In my previous article, I was suggesting that during a photoshoot it would be best to be yourself and enjoy it rather than concentrate on being someone else.

What about in real life? Can we do that?

Growing up as a teenager I was told several times not to do certain things because I am a girl.

My question is why do we have to label in advance what a man or woman can or cannot do? Maybe best to let the individual decide?

So…am I saying that we are equal as in same? No!

When there are inherent differences between man and woman, how can we be equal/same?

What I’m saying is that we should make use of our natural abilities as well as our skills and talents. We should also give an opportunity & respect to a person and not a gender.

In today’s world equality should never even be the question, what should be the question is what traits we posses which the other does not have and how we can team-up, so that we are growing for the betterment of us and everyone else.

At the place of work, rather than concentrating on gender we should look into who is good at what. There is no such definition that women alone are good at one thing and men only can do the other thing. There can be however someone who is more passionate and has a talent towards working with figures and another person who is more creative and would do better as a stylist or designer. How does it matter if it is a man or a woman holding a certain position? What matters is the set of skills the person brings to the table, the talent and also the dedication that he/she is willing to put in.

We all know ‘talent without dedication’ can sometimes deliver less than ‘less talent but 100% dedication’. The key to delivering results and enjoying would be to surround ourselves with a team of people who are:

  1. Willing to work together and respect each team member as well as trust his/her skills
  2. A mix of people from different backgrounds & genders
  3. A set of people who look more into ’how can we achieve this?’ and ’why did our strategy delivered less this time?’ rather than why you and not me.!

As a woman, what should we do if someone treats us badly or we feel if he does not appreciate our real value? I say ignore. One person will not change our world so let’s search for other people, other places and better opportunities.

Let us stop thinking about the problem and look into the solution.

There were instances when for example someone I was addressing looked at my male colleague when I was the one carrying the conversation… so what now? well there are lots of cultural differences especially when we live in a society as diverse as the one we live in. So unless one asks we can’t really tell the real reason. And then again the way one behaves has more to do with who he/she is than who we are.

Let us also not forget that men do feel sometimes that they are not treated ’equally‘. A dear friend of mine (male,) complained the other day that when I put a post on social media saying ’I am sick‘ I immediately receive private messages or comments saying get well soon while if he posts something similar he will receive messages that will say “so what do you expect me to tell you? Get over it!” or “so you want attention now?”

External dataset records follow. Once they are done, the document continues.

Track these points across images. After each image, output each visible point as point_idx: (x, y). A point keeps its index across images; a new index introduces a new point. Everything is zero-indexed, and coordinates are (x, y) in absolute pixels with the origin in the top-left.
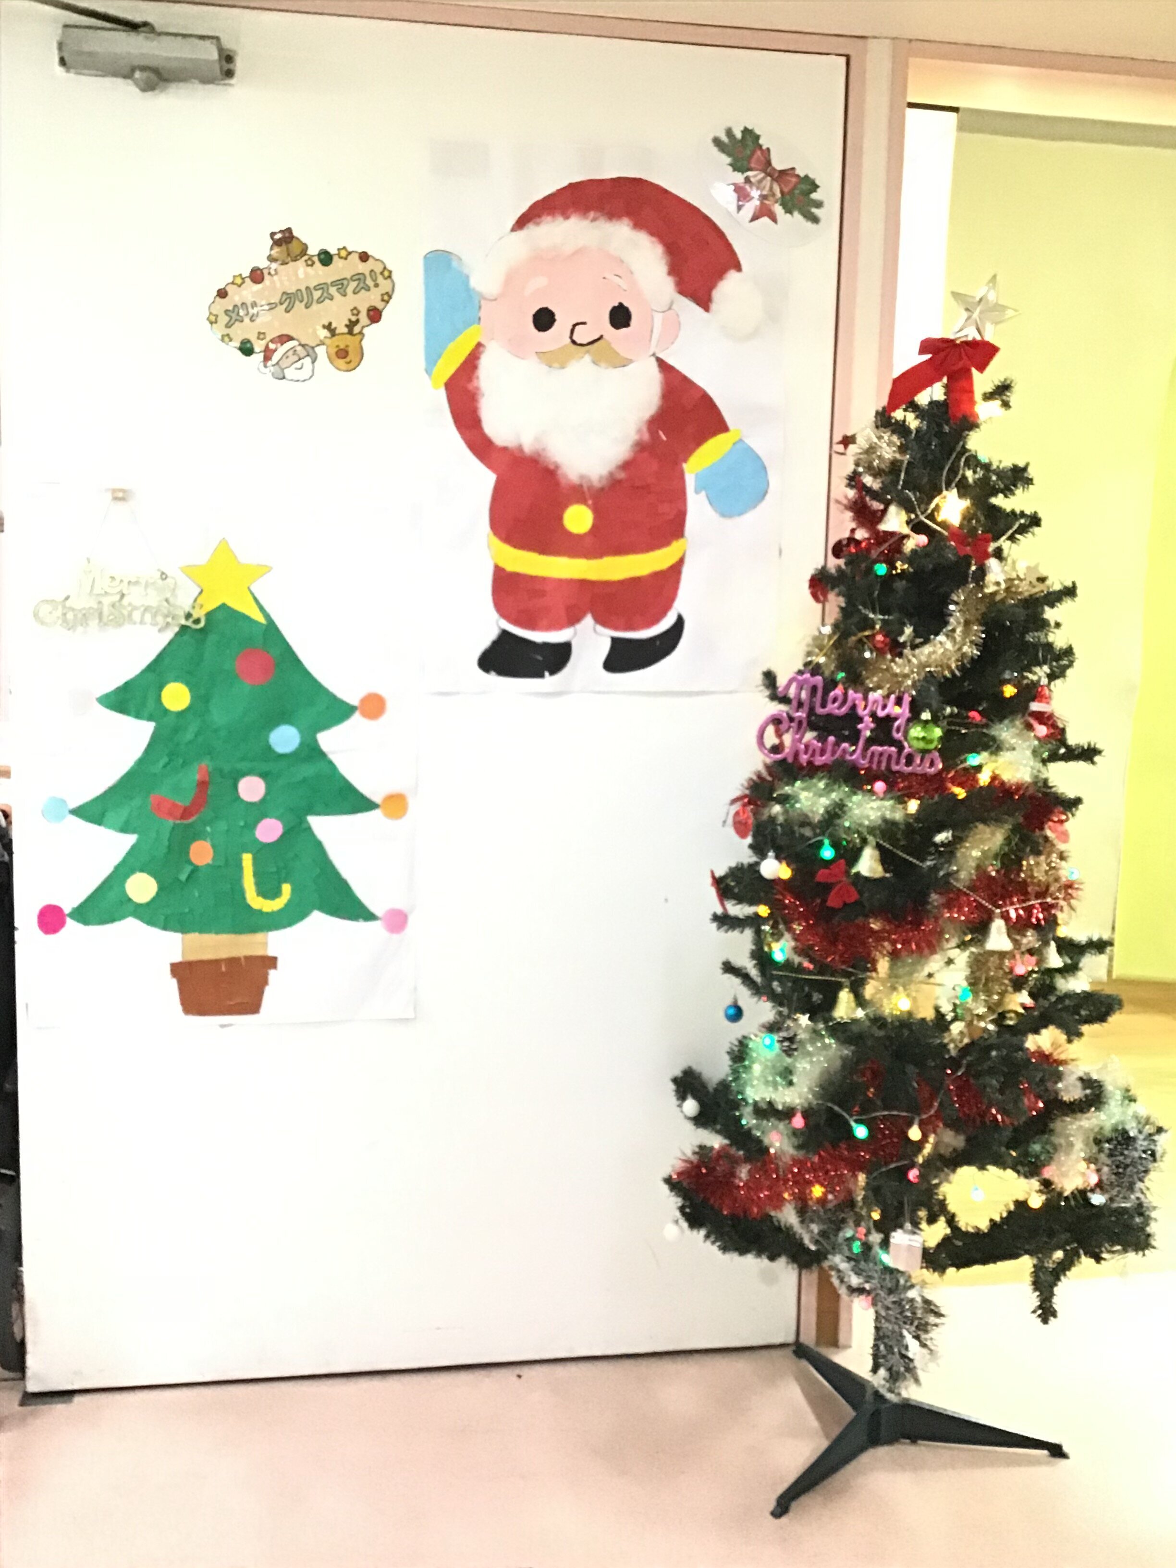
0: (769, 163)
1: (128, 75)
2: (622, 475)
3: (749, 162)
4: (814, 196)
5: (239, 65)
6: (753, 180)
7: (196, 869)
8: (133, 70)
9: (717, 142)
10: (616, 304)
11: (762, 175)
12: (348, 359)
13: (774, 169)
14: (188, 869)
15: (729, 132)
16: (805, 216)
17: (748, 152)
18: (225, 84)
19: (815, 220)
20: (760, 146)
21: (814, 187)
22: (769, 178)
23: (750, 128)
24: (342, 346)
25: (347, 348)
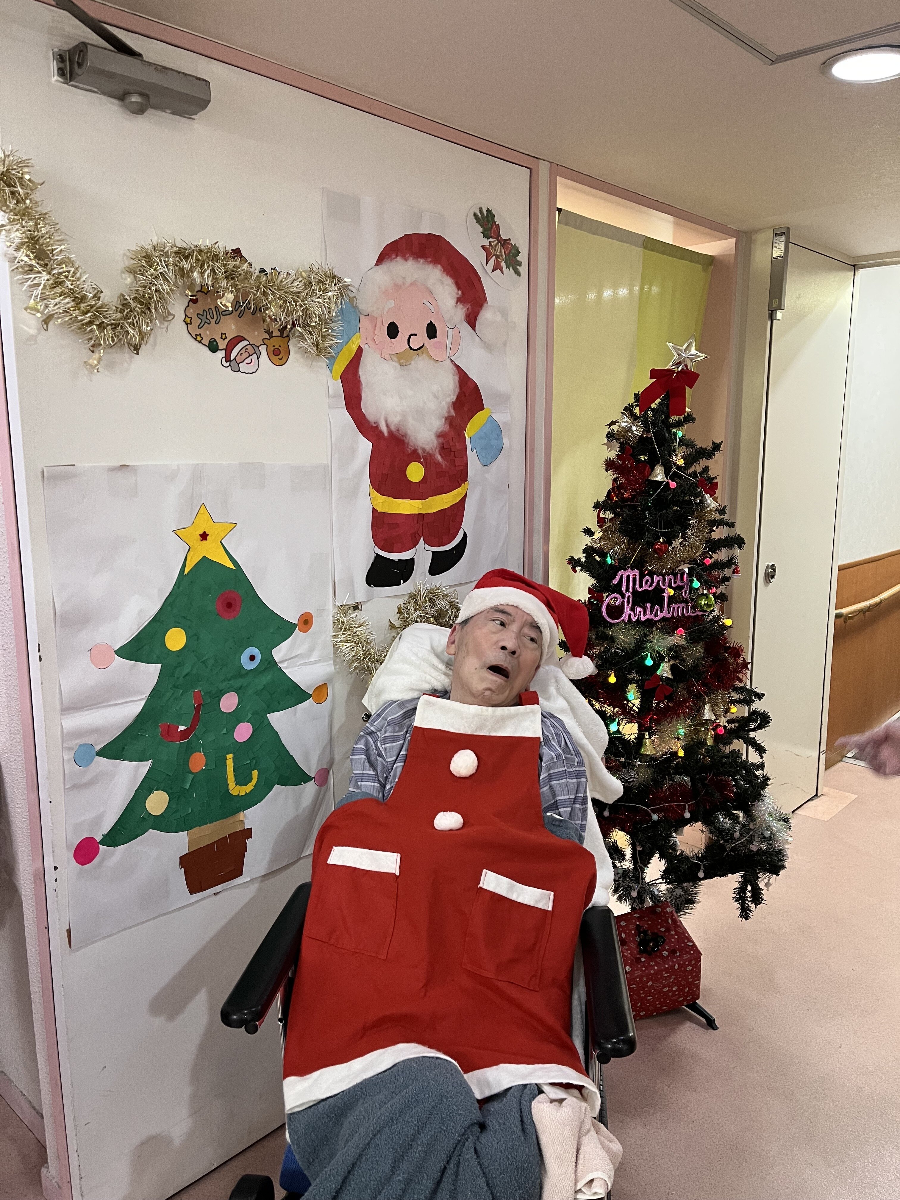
0: (499, 234)
1: (118, 96)
3: (491, 233)
4: (518, 258)
6: (492, 244)
7: (195, 776)
8: (127, 93)
9: (475, 215)
10: (429, 322)
11: (497, 241)
12: (280, 357)
13: (501, 238)
14: (190, 777)
15: (481, 210)
16: (515, 271)
17: (490, 225)
19: (518, 273)
20: (495, 222)
21: (518, 252)
22: (499, 244)
23: (490, 209)
24: (277, 346)
25: (280, 348)
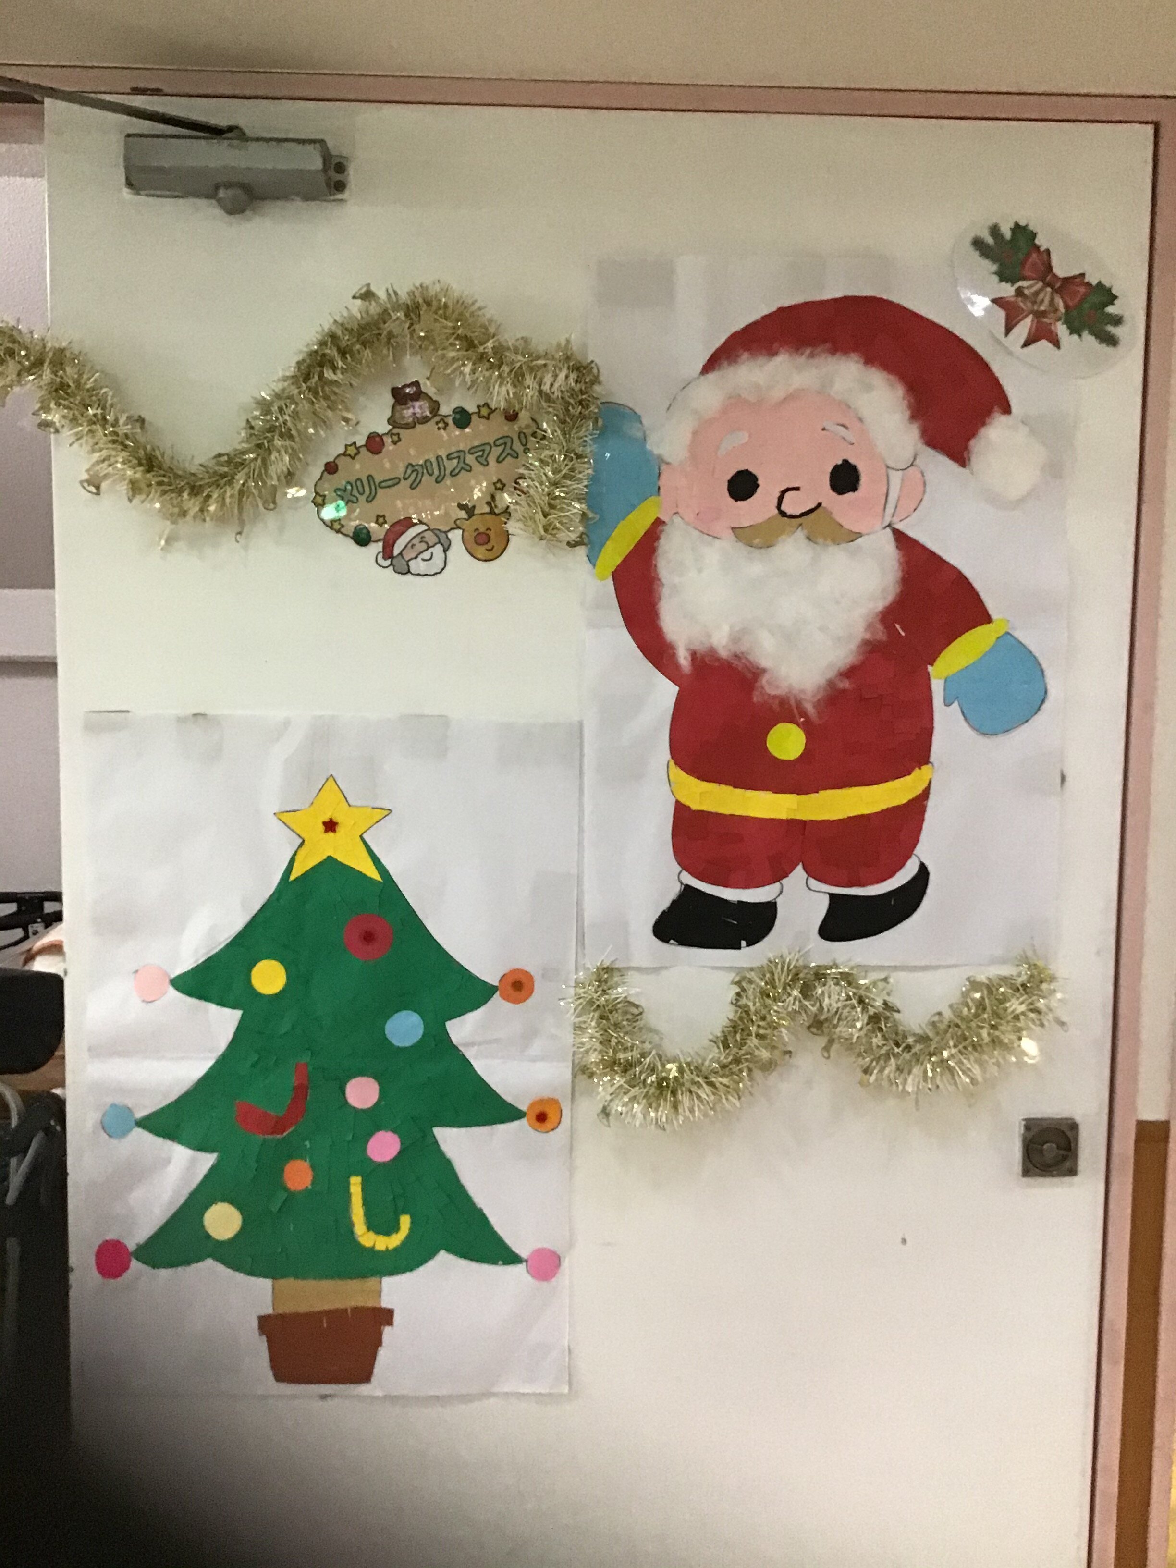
0: (1050, 268)
1: (211, 194)
2: (845, 684)
3: (1022, 269)
4: (1110, 309)
5: (353, 175)
6: (1026, 292)
7: (291, 1195)
8: (217, 187)
9: (978, 244)
10: (840, 462)
11: (1040, 284)
12: (489, 546)
13: (1055, 276)
14: (282, 1196)
15: (995, 230)
16: (1097, 336)
17: (1021, 256)
18: (334, 200)
19: (1112, 341)
20: (1037, 248)
21: (1112, 298)
22: (1049, 289)
23: (1023, 223)
24: (482, 530)
25: (488, 532)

For us ladies, few key things we should look into in detail. Here are my top 6:

  1. Stop finding excuses – Stop thinking “I am a woman that’s why I have less chances”. Let us instead find a way to get that chance!
  2. Support each other –It is not a surprise that women get extra scrutiny mostly from other women. Men know how to support each other, we still have a long way to go.
  3. Don’t overthink – by the time we reach office we are already tired with projecting what could happen and preparing strategies in our head. (more on this soon)
  4. Ask – When in doubt ASK, don’t judge or presume. If we want a certain role/ position let’s just ask for it and see what happens.
  5. Control your emotions – While its good to be sensitive to things, keep a check on emotions, we need to know when to stop and put our rational hat on.
  6. Delegate – We tend to think we need to do it all in order to get the job done. How about delegating and overseeing?

Overall based on my experience men seem to be better into looking at the overall picture while women have more attention to detail, but then again this is not a rule and many exceptions can be out there. Imagine if we work together how powerful results such a team can deliver!